As he tried to explain to Face the Nation host Bob Schieffer what he meant in calling President Obama’s a “phony theology,” Santorum revealed the limits of his theology and his inability to mind his relations. He explained that "radical environmentalists" have “this idea that-- that man is-- is not-- is here to serve the Earth as opposed to husband its resources and be good stewards of the Earth. And I think that is a-- a-- is a phony ideal.” In an attempt to clarify what “man” “is” or “is not” to do, Santorum continued, “man is here to-- to use the resources and use them wisely, to care for the Earth, to be a steward of the Earth. But we're not here to serve the Earth. The Earth is not the objective. Man is the objective.”

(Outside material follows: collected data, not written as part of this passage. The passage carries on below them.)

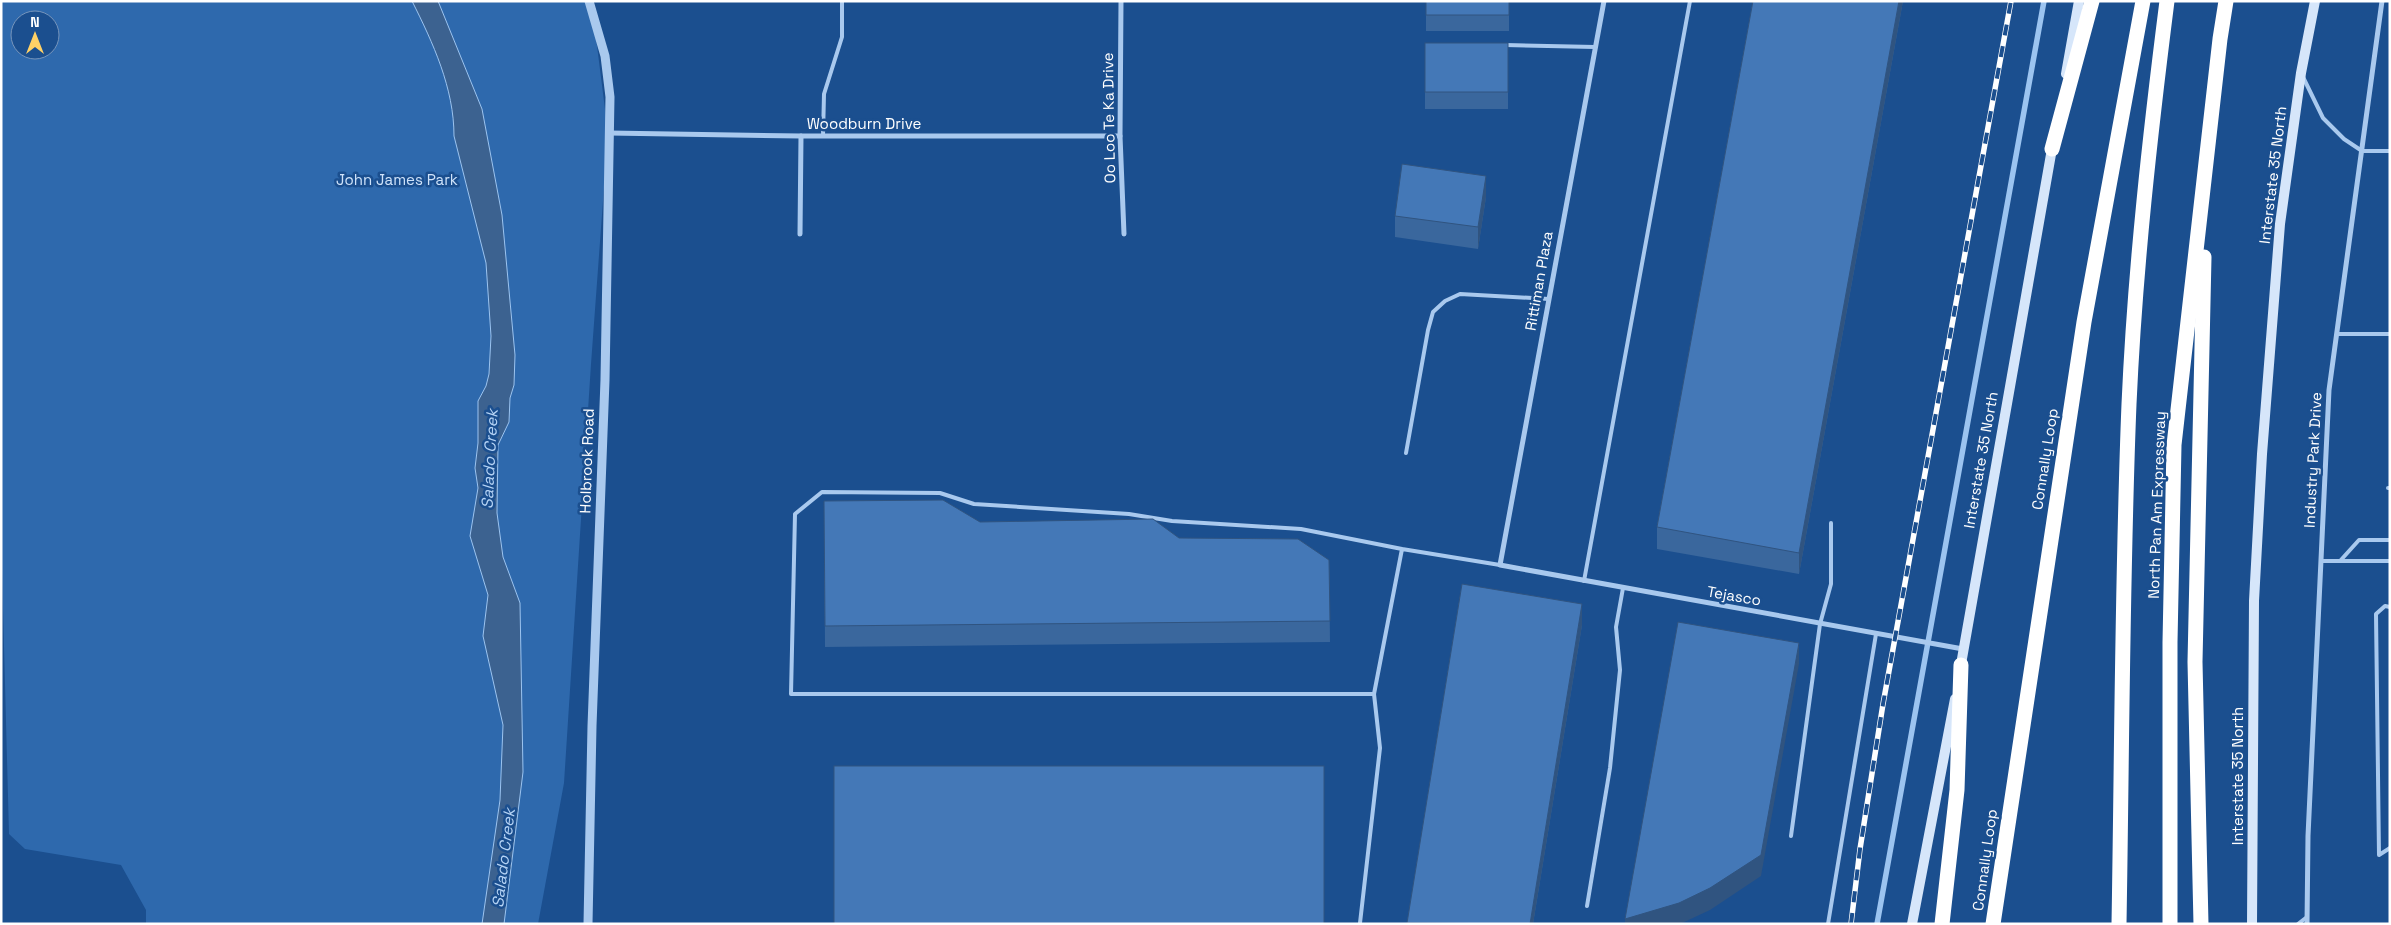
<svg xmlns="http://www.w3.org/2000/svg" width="2391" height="925" viewBox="0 0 2391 925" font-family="'Space Grotesk',sans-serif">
  <rect width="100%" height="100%" fill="#1b4f8f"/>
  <path fill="#2e69ad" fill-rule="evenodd" d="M1,1h587l5,13 15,119 -17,231 -27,419 -26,141h-392v-14l-25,-45 -96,-16 -16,-15 -8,-301zM20,20h30v30h-30z"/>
  <path fill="#3c6290" stroke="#9cc4f0" d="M412,1h26l44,108 20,106 13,140 -1,30 -4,13 -1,24 -11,23 -1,68 6,44 17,46 3,169 -19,152h-22l18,-124 3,-75 -20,-89 5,-41 -18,-59 8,-48 -3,-20 3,-25v-42l8,-15 3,-12 2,-38 -5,-73 -32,-127c0,-48 -21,-93 -42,-135z"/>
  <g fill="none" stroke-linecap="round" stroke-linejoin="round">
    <path stroke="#9cc4f0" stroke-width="5.5" d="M1877,924l167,-923"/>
    <g stroke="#a9c9ee" stroke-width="4">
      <path d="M1505,45l90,2"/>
      <path d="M2303,77l20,41 21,21 18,12h28"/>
      <path d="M823,136l1,-42 18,-57v-36"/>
      <path d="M2337,334h53"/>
      <path d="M1406,453l22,-123 5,-18 12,-11 15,-7 89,5"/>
      <path d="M2388,488h2"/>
      <path d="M1402,549l-101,-20 -129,-8 -43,-7 -155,-10 -34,-11 -118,-1 -27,22 -4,180h583l28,-145 98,16"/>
      <path d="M2321,561h69"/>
      <path d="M2340,561l19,-21h31"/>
      <path d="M1584,581l106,-580"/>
      <path d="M2390,607l-5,-1 -9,8 3,241 11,-7"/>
      <path d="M1791,836l29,-212 11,-40v-61"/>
      <path d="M1587,906l23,-138 10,-98 -4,-43 7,-39"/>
      <path d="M1360,923l20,-175 -6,-54"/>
      <path d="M1828,924l48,-290"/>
      <path d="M2298,924l9,-7"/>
    </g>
    <g stroke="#a9c9ee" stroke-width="5">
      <path d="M1121,1l-1,135 4,98"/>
      <path d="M1604,1l-104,564 463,84"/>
      <path d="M609,133l192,3h319"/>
      <path d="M800,234l1,-98"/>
      <path d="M2307,924l1,-88 21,-446 53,-389"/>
    </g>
    <path stroke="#a9c9ee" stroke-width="9" d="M588,924l4,-198 13,-346 5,-283 -5,-41 -16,-55"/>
    <g stroke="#d6e6fa" stroke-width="10">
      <path d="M2066,74l13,-73"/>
      <path d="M1960,670l93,-527"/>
      <path d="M1912,924l43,-225"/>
      <path d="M2252,924l2,-323 8,-147 18,-230 21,-151 14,-72"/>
    </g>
    <g stroke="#fff" stroke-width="15">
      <path d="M2052,149l40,-148"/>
      <path d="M1942,924l15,-134 4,-125"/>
      <path d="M1993,924l91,-602 59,-321"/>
      <path d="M2119,924c3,-174 3,-347 10,-520 6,-135 21,-269 38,-403"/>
      <path d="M2170,924v-282l4,-197 46,-406 6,-38"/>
      <path d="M2201,924l-6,-262 9,-405"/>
    </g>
    <defs>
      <path id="rail" d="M1851,924l9,-75 23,-145 128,-703"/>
    </defs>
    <use href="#rail" stroke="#fff" stroke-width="5.5"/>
    <use href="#rail" stroke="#1b4f8f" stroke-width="4" stroke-dasharray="11" stroke-linecap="butt"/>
  </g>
  <g fill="#3a679d">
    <rect x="1426" y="1" width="83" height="30"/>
    <path d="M1753,1h150l-104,573 -142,-25v-22z"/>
    <rect x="1425" y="43" width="83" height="66"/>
    <path d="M1486,197l-8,52 -83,-12v-21z"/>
    <path d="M824,501l156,21 349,38 1,82 -505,5z"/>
    <path d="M1462,584l120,41 -49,299h-126z"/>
  </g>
  <g fill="#305480">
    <path d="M1899,1h4l-104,573v-21z"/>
    <path d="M1486,176v21l-8,52v-22z"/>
    <path d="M1582,604v21l-49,299h-3z"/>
    <path d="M1799,643v21l-38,212 -51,34 -30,14h-55v-5z"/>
  </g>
  <g fill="#4478b7" stroke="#305480">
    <rect x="1426" y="1" width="83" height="14"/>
    <path d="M1753,1h146l-100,552 -142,-26z"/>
    <rect x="1425" y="43" width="83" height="49"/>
    <path d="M1402,164l84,12 -8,51 -83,-11z"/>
    <path d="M943,500l37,22 173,-3 26,19 119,1 31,21 1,61 -505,5 -1,-125z"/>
    <path d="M1462,584l120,20 -52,320 -123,-1z"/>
    <path d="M1678,622l121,21 -38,212 -51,33 -31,15 -54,16z"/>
    <rect x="834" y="766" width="490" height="158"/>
  </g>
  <g text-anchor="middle" stroke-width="5" stroke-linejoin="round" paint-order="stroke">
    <g font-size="15" fill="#fff" stroke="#1b4f8f">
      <text transform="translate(1109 118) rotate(-91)" y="5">Oo Loo Te Ka Drive</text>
      <text x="864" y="129">Woodburn Drive</text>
      <text transform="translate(2273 175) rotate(-83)" y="5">Interstate 35 North</text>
      <text transform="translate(1539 281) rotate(-80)" y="5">Rittiman Plaza</text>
      <text transform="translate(2045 459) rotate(-81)" y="5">Connally Loop</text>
      <text transform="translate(1981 460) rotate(-80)" y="5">Interstate 35 North</text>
      <text transform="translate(2313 460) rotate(-87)" y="5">Industry Park Drive</text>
      <text transform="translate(587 461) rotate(-88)" y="5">Holbrook Road</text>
      <text transform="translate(2157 505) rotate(-88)" y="5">North Pan Am Expressway</text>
      <text transform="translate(1734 596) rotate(10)" y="5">Tejasco</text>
      <text transform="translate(2238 776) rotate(-90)" y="5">Interstate 35 North</text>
      <text transform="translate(1985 860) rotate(-82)" y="5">Connally Loop</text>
    </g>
    <g font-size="15" fill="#cfe3fa" stroke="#1b4f8f">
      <text x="397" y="185">John James Park</text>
    </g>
    <g font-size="16" font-style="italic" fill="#b5d3f5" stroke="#1b4f8f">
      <text transform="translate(489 459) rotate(-87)" y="6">Salado Creek</text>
      <text transform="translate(503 858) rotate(-83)" y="6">Salado Creek</text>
    </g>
  </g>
  <rect width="2391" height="925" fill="none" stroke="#ffffff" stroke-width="5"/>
  <g transform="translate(35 35)"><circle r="24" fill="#1b4f8f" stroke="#7695bc"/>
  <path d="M0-4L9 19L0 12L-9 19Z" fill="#ffd166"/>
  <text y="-8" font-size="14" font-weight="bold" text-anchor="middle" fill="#ffffff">N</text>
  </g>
</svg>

Man’s needs, the Earth’s resources, are the objective. Man is here to care for the Earth, even if his “objective” needs threaten Earth’s ability to sustain us. The object it seems is to penetrate the Earth, what with the way she titillates us with her resources, and “steward” her, lead her back to the path of righteousness, but only once we’ve “used [her] wisely”. Indulge yourself man, the Earth is not the objective; she is the object, the Jezebel who serves man’s desires, yet needs his guidance. Dominion is the objective, a shattering of relations the consequence.

what else pops out?
why those knowing smiles?
With his gee-whiz overbite and throwback sweater vests, Santorum reminds me of a character from a fifties television sitcom—of those days back when all the moms wore dresses, all the dads dispensed easily digested platitudes, and all the teens were virgins. Sticking straws through the mouths of pop bottles at the soda fountain was as close to sexual expression as those TV kids dared to get. This virginal fantasy, while (perhaps) entertaining to watch, should not be mistaken for critical insight—nor should Santorum’s words. The idea that Obama and "radical" environmentalists want man to serve the Earth, to kneel before the Jezebel, the way a masochist kneels before a dominatrix, is the kind of post-rational political rhetoric that seeks to destroy our ability to think about, and with, our relations.